Landmark coordinate records:
---------------

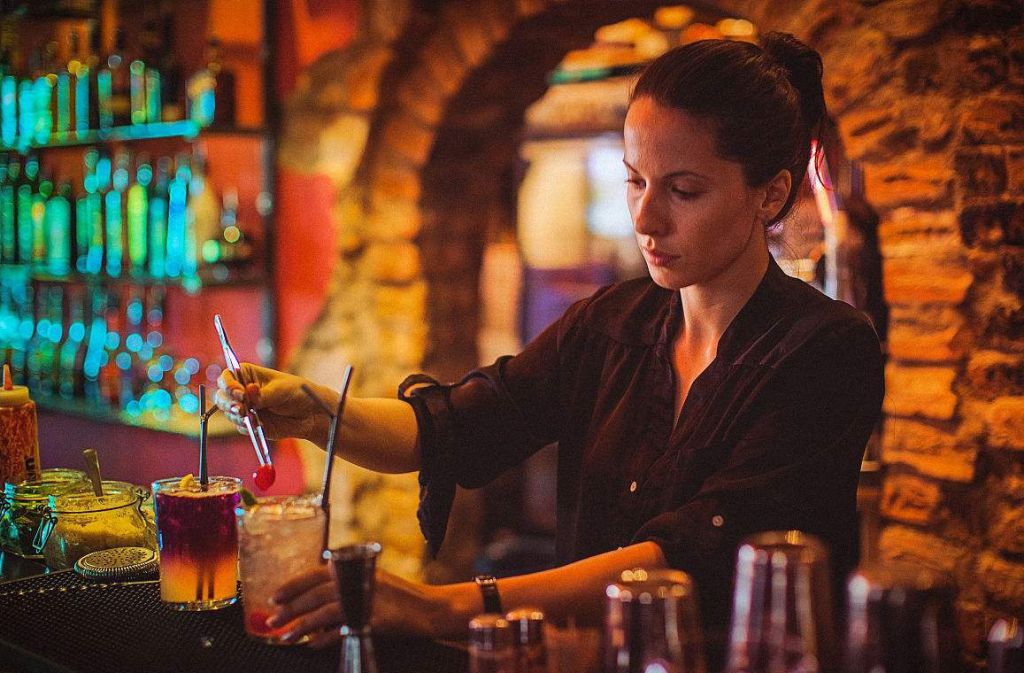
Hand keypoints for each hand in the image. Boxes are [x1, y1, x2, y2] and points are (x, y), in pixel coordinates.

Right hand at [215, 364, 335, 446]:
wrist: (309, 413)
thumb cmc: (297, 392)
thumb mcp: (281, 390)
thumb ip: (263, 394)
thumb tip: (249, 392)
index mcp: (247, 375)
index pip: (227, 376)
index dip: (228, 384)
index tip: (240, 393)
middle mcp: (242, 391)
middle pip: (221, 396)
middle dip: (228, 403)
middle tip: (241, 409)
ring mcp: (245, 408)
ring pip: (229, 413)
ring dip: (237, 416)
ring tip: (252, 418)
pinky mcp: (250, 424)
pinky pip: (241, 427)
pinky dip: (247, 427)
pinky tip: (259, 425)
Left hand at [267, 566, 445, 647]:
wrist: (433, 609)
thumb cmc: (405, 598)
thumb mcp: (375, 582)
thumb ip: (350, 585)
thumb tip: (319, 601)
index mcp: (358, 568)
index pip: (317, 572)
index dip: (294, 585)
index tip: (275, 596)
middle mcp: (360, 580)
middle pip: (316, 592)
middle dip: (291, 607)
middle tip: (272, 619)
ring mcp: (367, 599)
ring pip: (324, 610)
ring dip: (302, 624)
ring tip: (286, 636)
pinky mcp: (374, 619)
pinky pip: (343, 629)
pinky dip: (325, 638)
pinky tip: (312, 645)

---------------

EXERCISE:
Print each line, exactly as written, from the one that contains "wrist: (433, 609)" to the end of the data above, with both end lines included and nothing else.

EXPECTED ANSWER:
wrist: (433, 609)
thumb cmc: (405, 598)
thumb mcp: (375, 582)
thumb ip: (350, 585)
thumb tip: (319, 601)
index mcp: (358, 568)
index pip: (317, 572)
index dip: (294, 585)
index tip: (275, 596)
middle mcp: (360, 580)
middle pip: (316, 592)
middle dip: (291, 607)
middle tip: (272, 619)
ring mcp: (367, 599)
ring pip: (324, 610)
ring dip: (302, 624)
ring tip: (286, 636)
pinky mcp: (374, 619)
pinky pip: (343, 629)
pinky dip: (325, 638)
pinky tip: (312, 645)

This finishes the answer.